The mini rhino was born on Saturday on the 460th day of his mother’s pregnancy – ten days earlier than the expected date. It doesn’t have a name yet. His parents are seven-year-old Delilah, born in the park, and the bull Harapan, who was born in 2007 at the Cincinnati Zoo in the US. In 2015 he found a new home in Way Kambas. According to the ministry, no Sumatran rhino has lived outside Indonesia since then.
Rhino species can squeak, hum and snort
It is the smallest of the five rhino species found worldwide. Unlike other species, the animals’ bodies are hairy. They have two horns and have a large repertoire of vocalizations, such as squeaking, humming and snorting.
Sumatran rhinos (Dicerorhinus sumatrensis) were once widespread in Southeast Asia.

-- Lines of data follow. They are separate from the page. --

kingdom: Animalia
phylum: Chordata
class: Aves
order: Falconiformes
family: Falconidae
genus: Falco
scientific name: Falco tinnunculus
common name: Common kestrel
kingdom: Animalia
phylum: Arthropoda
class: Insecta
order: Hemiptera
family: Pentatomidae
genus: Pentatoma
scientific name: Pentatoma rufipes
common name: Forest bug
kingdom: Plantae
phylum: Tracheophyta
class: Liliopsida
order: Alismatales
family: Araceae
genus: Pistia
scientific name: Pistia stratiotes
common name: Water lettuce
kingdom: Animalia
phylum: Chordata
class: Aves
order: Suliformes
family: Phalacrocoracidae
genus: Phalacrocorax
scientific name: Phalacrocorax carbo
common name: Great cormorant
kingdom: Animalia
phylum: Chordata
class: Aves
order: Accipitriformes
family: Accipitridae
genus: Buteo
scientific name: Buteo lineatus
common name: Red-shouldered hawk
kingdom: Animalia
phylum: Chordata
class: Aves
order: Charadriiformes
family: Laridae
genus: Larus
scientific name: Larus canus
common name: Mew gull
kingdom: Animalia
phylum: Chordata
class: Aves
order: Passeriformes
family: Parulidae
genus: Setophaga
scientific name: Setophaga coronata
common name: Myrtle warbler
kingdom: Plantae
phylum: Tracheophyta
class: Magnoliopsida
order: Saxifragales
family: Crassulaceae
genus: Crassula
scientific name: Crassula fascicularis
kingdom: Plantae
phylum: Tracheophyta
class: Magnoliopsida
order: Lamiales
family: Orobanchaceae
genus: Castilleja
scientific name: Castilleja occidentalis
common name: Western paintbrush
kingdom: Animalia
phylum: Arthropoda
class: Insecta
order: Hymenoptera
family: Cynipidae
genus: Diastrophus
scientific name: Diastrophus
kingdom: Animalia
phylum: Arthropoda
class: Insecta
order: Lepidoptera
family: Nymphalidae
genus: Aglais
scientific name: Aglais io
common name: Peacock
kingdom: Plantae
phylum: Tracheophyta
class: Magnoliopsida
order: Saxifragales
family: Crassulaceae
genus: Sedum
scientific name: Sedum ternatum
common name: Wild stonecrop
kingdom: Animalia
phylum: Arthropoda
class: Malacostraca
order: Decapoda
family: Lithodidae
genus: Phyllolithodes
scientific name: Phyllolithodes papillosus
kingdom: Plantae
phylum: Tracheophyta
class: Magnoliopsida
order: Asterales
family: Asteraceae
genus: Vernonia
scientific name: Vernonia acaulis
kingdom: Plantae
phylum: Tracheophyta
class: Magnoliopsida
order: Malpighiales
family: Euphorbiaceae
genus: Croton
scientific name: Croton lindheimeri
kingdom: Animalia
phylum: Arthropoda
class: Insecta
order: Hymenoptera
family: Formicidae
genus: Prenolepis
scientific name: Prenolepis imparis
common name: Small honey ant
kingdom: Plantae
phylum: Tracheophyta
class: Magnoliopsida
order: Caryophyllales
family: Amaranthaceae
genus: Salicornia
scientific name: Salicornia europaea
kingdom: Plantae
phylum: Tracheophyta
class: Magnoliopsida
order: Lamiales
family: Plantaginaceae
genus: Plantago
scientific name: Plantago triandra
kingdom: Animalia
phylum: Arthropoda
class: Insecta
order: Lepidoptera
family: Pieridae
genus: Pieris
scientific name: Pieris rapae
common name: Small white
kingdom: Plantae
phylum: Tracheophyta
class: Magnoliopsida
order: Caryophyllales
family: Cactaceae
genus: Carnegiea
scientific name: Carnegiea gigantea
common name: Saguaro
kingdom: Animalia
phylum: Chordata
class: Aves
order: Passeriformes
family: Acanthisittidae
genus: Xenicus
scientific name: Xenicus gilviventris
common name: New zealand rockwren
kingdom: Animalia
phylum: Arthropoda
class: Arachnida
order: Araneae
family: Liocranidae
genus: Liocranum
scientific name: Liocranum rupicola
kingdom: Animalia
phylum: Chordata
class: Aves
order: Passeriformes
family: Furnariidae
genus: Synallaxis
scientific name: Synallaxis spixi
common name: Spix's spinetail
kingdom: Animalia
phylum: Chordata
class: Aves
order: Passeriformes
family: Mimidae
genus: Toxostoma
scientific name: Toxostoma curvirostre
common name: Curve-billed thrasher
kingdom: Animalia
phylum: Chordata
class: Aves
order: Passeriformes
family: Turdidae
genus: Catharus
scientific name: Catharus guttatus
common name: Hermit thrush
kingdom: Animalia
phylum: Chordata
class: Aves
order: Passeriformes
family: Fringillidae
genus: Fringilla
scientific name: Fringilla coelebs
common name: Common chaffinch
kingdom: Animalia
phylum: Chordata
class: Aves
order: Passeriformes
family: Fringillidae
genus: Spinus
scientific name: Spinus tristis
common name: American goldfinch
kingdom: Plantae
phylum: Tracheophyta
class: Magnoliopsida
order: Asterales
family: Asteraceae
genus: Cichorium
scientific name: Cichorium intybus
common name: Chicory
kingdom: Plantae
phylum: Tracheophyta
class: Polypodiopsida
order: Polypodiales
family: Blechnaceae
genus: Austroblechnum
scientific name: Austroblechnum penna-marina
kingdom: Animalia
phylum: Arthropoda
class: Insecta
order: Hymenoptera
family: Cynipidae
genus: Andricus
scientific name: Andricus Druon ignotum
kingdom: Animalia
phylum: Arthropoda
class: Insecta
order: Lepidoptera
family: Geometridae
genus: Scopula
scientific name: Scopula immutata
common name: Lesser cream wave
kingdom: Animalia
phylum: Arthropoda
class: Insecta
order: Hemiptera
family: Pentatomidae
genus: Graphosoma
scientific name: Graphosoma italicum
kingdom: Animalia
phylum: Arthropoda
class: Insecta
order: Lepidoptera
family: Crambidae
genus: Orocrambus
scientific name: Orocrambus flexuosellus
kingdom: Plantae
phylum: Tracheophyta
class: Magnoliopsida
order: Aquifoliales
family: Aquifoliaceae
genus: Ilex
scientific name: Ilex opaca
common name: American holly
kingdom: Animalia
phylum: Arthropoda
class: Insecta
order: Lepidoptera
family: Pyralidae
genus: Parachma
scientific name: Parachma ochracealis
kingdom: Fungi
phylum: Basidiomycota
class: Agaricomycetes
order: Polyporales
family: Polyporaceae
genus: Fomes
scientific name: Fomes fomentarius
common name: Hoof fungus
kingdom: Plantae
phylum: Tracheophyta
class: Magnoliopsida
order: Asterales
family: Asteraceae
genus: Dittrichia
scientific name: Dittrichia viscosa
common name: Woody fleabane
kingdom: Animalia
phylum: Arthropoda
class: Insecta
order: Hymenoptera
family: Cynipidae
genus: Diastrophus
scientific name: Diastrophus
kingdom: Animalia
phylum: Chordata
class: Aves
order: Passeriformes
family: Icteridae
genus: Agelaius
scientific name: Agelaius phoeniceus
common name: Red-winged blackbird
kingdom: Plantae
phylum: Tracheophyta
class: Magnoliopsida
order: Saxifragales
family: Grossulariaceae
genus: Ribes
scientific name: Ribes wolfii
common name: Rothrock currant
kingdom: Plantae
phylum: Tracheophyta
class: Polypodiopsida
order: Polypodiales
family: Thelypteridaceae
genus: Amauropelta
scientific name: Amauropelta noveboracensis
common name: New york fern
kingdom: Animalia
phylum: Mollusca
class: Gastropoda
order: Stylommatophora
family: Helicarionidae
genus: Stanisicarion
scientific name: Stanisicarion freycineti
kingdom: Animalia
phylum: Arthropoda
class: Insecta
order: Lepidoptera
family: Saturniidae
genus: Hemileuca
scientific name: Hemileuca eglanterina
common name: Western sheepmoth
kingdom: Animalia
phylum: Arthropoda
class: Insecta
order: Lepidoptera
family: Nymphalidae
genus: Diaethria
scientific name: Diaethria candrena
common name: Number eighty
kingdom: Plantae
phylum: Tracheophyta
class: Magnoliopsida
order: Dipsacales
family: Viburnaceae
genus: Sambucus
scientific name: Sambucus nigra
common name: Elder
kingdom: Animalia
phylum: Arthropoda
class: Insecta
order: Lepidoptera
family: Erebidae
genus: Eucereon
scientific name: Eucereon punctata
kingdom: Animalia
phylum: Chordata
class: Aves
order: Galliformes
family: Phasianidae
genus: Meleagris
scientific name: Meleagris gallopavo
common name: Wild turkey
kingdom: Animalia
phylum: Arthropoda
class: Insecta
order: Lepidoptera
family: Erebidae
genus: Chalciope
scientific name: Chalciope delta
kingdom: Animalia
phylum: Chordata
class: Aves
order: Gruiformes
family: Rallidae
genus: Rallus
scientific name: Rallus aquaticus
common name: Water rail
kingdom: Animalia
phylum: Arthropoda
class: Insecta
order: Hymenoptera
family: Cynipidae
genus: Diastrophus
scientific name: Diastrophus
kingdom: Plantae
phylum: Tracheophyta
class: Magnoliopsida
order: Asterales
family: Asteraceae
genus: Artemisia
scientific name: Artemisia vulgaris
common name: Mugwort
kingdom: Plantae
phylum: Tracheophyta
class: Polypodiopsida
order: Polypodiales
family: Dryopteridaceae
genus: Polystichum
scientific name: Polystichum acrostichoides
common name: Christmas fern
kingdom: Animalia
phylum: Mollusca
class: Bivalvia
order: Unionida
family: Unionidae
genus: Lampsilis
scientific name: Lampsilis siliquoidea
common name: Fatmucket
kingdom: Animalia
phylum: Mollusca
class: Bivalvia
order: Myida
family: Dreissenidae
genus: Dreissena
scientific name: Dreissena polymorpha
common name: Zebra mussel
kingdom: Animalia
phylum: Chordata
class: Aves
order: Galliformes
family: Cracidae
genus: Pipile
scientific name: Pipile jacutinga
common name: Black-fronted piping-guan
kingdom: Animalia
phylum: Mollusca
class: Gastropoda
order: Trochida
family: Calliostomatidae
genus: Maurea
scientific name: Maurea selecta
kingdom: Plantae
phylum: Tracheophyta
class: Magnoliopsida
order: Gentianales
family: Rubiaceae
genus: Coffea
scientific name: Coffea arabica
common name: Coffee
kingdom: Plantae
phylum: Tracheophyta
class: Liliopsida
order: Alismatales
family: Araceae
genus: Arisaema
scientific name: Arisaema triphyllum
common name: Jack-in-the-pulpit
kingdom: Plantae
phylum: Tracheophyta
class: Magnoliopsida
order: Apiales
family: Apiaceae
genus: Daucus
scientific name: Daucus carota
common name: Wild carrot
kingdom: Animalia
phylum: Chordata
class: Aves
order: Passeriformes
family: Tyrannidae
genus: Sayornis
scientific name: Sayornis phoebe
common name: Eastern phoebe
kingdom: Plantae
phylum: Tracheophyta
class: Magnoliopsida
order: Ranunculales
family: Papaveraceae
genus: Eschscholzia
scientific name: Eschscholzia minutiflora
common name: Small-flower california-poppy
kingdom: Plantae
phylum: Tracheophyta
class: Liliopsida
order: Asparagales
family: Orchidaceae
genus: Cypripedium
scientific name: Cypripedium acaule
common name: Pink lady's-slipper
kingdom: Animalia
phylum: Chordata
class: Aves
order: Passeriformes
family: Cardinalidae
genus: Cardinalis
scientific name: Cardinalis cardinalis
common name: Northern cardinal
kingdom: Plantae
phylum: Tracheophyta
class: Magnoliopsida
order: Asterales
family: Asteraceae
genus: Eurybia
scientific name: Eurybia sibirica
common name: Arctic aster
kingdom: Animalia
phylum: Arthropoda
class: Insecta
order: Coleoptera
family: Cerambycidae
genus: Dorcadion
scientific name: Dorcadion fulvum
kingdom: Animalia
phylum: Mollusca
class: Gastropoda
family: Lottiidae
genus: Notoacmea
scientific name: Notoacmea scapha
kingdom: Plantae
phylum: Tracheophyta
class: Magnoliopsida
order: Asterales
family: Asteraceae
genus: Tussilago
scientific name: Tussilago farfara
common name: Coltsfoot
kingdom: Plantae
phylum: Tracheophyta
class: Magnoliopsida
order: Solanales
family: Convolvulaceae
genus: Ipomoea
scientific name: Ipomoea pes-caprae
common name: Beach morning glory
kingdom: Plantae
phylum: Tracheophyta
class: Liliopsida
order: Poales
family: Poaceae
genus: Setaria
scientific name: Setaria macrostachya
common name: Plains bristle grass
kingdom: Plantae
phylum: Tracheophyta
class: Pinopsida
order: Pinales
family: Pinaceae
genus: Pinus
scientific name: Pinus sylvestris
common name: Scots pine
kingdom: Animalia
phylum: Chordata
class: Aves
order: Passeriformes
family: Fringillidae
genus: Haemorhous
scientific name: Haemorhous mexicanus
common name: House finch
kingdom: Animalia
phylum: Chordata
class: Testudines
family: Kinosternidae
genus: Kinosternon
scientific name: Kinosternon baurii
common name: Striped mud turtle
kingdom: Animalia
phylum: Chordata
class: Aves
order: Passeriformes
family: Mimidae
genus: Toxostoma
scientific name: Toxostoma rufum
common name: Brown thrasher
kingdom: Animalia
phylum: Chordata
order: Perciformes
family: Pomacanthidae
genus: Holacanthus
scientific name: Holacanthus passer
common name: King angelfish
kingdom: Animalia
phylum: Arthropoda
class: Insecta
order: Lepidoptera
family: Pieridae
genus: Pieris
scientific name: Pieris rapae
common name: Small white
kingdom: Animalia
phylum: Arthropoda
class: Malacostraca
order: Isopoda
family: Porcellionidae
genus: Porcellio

Hunting of the animals and the destruction of their habitats have shrunk the population to an estimated 80 individuals today. “This rhino is so rare that few people have ever seen one in the wild,” the Sumatran Rhino Alliance writes on its website. The alliance includes the Indonesian government, the WWF, the International Union for Conservation of Nature (IUCN) and the International Rhino Foundation.